Document section:
Content starts

Frequently Asked Questions

Enter the start date and end date in our Date Difference calculator. The tool instantly computes the exact difference in years, months, and days, plus the total number of days, weeks, hours, and minutes between the two dates. The calculation accounts for varying month lengths and leap years automatically. For example, from January 1, 2024 to February 14, 2026 is 2 years, 1 month, and 13 days, or a total of 775 days.

Yes, our date calculator fully accounts for leap years in all calculations. A leap year occurs every 4 years (with exceptions for years divisible by 100 but not 400), adding an extra day to February. When calculating the difference between two dates or adding time to a date, the algorithm uses the actual calendar, including February 29 in leap years. This ensures accurate results whether your dates span across leap years like 2024 or non-leap years like 2025.

Switch to the Add / Subtract tab, enter your starting date, choose the operation (add or subtract), enter the amount, and select the unit (days, weeks, months, or years). The calculator instantly shows the resulting date. For example, adding 90 days to March 1, 2026 gives you May 30, 2026. Adding 3 months gives June 1, 2026. The tool handles month-end edge cases — adding 1 month to January 31 gives February 28 (or 29 in a leap year).

Calendar days include every day — weekdays, weekends, and holidays. Business days (also called working days or weekdays) exclude Saturdays, Sundays, and public holidays. Our date calculator computes calendar days. As a rough conversion, multiply business days by 7/5 to get approximate calendar days, or multiply calendar days by 5/7 for approximate business days. For example, 30 calendar days is approximately 21 business days, and 20 business days is approximately 28 calendar days.

The months have the following day counts: January (31), February (28 or 29 in leap years), March (31), April (30), May (31), June (30), July (31), August (31), September (30), October (31), November (30), December (31). A helpful mnemonic is "Thirty days hath September, April, June, and November; all the rest have thirty-one, except February alone." Our calculator uses these exact values in every computation.

Content ends

Excerpted data:

Content starts

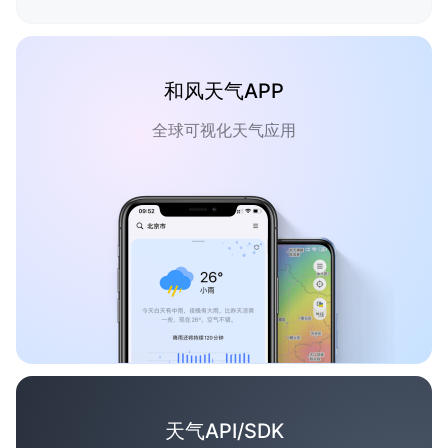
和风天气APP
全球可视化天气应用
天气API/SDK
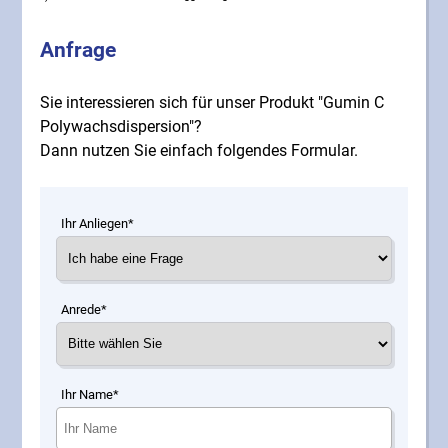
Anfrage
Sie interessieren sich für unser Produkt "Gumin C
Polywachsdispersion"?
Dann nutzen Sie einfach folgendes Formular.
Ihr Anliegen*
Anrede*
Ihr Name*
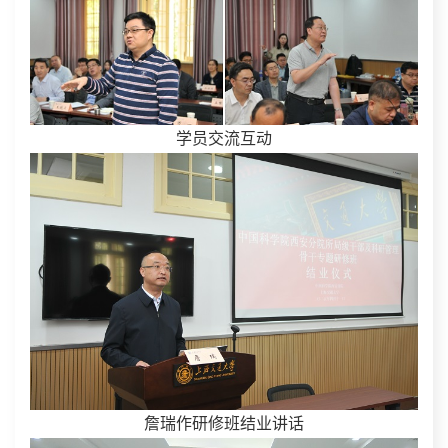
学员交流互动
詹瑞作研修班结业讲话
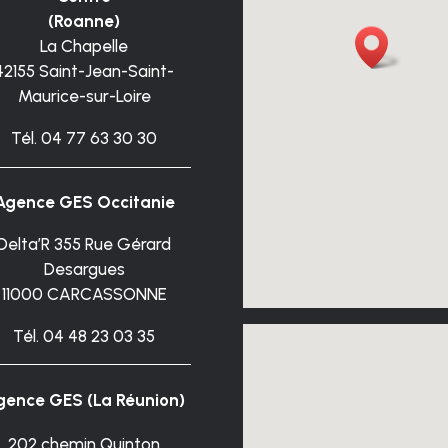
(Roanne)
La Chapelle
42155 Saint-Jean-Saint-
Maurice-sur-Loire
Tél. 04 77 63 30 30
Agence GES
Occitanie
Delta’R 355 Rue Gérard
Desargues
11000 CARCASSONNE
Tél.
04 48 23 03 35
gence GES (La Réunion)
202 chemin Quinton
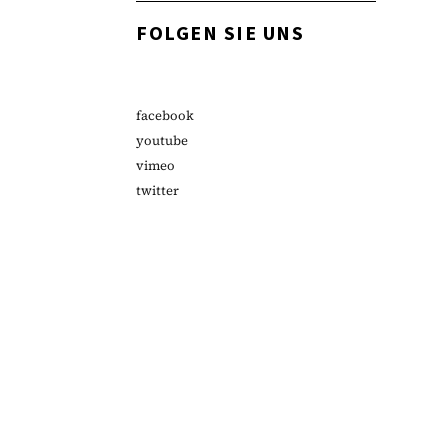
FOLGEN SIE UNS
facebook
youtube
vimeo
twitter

Content ends
Content starts

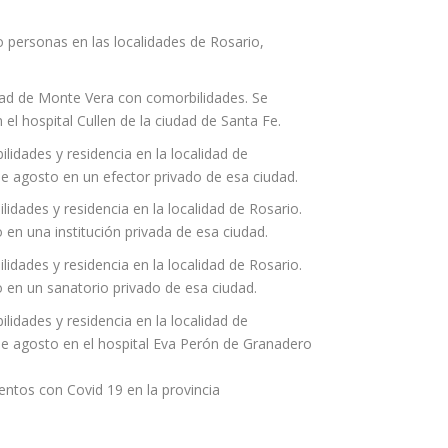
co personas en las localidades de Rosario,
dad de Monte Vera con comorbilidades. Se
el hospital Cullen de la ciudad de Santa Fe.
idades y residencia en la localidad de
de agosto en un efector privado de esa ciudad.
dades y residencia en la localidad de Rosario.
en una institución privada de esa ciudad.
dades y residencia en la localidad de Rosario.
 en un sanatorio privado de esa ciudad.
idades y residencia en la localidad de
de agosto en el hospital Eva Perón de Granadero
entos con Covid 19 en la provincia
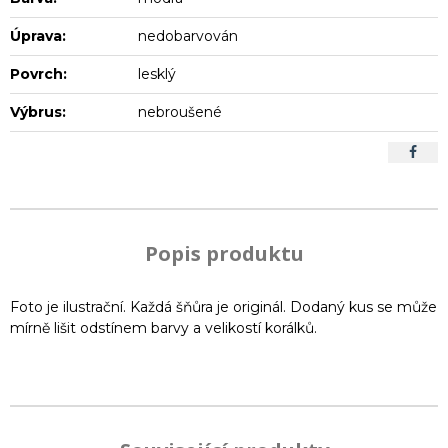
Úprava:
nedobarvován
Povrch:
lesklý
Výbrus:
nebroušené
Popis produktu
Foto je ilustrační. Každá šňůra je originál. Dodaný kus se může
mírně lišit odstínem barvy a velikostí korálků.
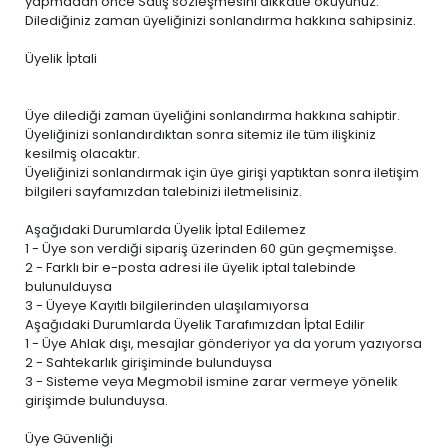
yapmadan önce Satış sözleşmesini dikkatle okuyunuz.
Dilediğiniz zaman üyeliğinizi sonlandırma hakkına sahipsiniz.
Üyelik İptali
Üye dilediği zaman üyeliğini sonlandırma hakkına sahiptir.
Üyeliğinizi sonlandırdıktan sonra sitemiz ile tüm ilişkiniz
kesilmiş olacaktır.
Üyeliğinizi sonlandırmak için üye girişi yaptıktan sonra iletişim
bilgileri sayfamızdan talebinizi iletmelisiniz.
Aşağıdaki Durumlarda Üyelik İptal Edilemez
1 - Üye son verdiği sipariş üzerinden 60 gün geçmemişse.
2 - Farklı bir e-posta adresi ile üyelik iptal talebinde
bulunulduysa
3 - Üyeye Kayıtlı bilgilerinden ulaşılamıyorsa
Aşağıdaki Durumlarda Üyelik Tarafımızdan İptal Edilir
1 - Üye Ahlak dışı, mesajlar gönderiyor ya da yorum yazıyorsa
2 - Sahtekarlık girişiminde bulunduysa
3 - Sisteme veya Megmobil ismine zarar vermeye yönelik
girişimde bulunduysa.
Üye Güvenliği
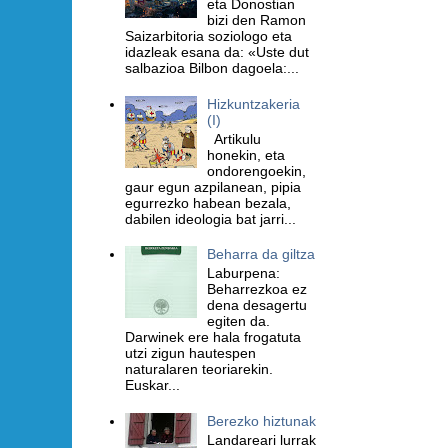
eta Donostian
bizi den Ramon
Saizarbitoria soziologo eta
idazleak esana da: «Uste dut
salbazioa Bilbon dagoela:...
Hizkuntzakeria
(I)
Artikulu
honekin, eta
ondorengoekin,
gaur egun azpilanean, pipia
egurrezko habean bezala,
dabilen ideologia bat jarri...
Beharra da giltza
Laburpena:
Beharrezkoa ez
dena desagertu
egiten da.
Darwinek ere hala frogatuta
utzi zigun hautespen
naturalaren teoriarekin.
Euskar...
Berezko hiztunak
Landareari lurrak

Content ends

Job item:
Write the next part of the date calculator FAQ, picking up right after its final sentence. The records are separate material and have nothing to do with the date calculator FAQ.

Solved exercise:
Yes, the date calculator works with any dates, including past dates. You can calculate the difference between any two historical dates or subtract time from a date to find an earlier date. This is useful for determining elapsed time since historical events, figuring out how long ago something happened, or calculating deadlines based on past start dates. The calculator supports dates across many centuries.

For a countdown, use the Date Difference mode with today as the start date and your target date as the end date. For a due date calculation, use the Add / Subtract mode — enter today as the start date, select Add, and enter the number of days, weeks, or months until your deadline. For pregnancy due dates, our pregnancy calculator at /health/pregnancy/pregnancy-calculator provides more specialized calculations based on your last menstrual period or conception date.

Adding months to dates near the end of a month can produce seemingly unexpected results because months have different lengths. For example, adding 1 month to January 31 lands on February 28 (or 29) because February does not have a 31st. Similarly, adding 1 month to March 31 gives April 30. Our calculator follows the standard convention of capping at the last day of the target month. This is the same behavior used by spreadsheet applications like Excel and Google Sheets.

Related Calculators

Disclaimer: This calculator is for informational and educational purposes only. Results are estimates and may not reflect exact values.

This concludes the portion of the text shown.